Saved data entries:
╭──

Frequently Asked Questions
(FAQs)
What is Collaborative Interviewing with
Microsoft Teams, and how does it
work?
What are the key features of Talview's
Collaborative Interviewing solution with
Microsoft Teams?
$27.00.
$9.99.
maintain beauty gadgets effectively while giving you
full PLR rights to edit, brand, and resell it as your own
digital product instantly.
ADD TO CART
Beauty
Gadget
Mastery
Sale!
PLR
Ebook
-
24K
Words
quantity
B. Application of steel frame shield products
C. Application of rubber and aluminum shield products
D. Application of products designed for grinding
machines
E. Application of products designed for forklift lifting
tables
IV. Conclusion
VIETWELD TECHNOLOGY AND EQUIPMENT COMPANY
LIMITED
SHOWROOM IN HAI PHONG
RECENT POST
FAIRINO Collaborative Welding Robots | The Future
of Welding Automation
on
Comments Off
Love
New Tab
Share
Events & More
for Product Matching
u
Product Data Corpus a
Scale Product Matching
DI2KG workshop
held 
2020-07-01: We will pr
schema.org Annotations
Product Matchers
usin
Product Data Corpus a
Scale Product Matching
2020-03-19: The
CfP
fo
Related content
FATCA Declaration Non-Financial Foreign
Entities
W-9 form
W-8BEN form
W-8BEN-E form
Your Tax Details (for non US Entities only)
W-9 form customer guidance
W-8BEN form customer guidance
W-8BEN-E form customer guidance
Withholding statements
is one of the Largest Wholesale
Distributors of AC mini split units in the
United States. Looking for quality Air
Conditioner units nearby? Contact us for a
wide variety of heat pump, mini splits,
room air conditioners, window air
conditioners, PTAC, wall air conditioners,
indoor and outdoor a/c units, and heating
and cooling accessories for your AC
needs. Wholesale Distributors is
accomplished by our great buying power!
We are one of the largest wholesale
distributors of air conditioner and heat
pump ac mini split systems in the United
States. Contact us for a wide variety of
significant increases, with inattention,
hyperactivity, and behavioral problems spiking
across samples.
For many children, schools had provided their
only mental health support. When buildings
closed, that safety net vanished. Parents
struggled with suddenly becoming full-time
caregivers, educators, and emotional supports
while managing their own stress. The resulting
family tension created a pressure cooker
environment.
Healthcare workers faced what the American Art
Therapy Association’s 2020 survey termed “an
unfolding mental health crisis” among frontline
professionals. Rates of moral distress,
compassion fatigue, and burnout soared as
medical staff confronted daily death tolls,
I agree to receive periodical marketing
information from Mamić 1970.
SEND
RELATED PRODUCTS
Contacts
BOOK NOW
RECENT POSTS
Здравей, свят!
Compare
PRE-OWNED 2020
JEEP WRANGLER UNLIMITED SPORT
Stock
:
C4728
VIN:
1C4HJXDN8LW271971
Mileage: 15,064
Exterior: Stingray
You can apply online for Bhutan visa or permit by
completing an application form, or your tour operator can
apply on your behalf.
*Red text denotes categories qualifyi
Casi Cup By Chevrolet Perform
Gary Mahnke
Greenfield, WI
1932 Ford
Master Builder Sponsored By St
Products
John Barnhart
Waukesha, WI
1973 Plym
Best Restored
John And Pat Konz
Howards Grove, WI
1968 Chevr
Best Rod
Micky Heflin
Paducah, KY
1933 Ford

╰──

### WHAT THE EXERCISE ASKS
From the data above, pick out each line containing "their" and copy it.

### EXERCISE ANSWER
For many children, schools had provided their
while managing their own stress. The resulting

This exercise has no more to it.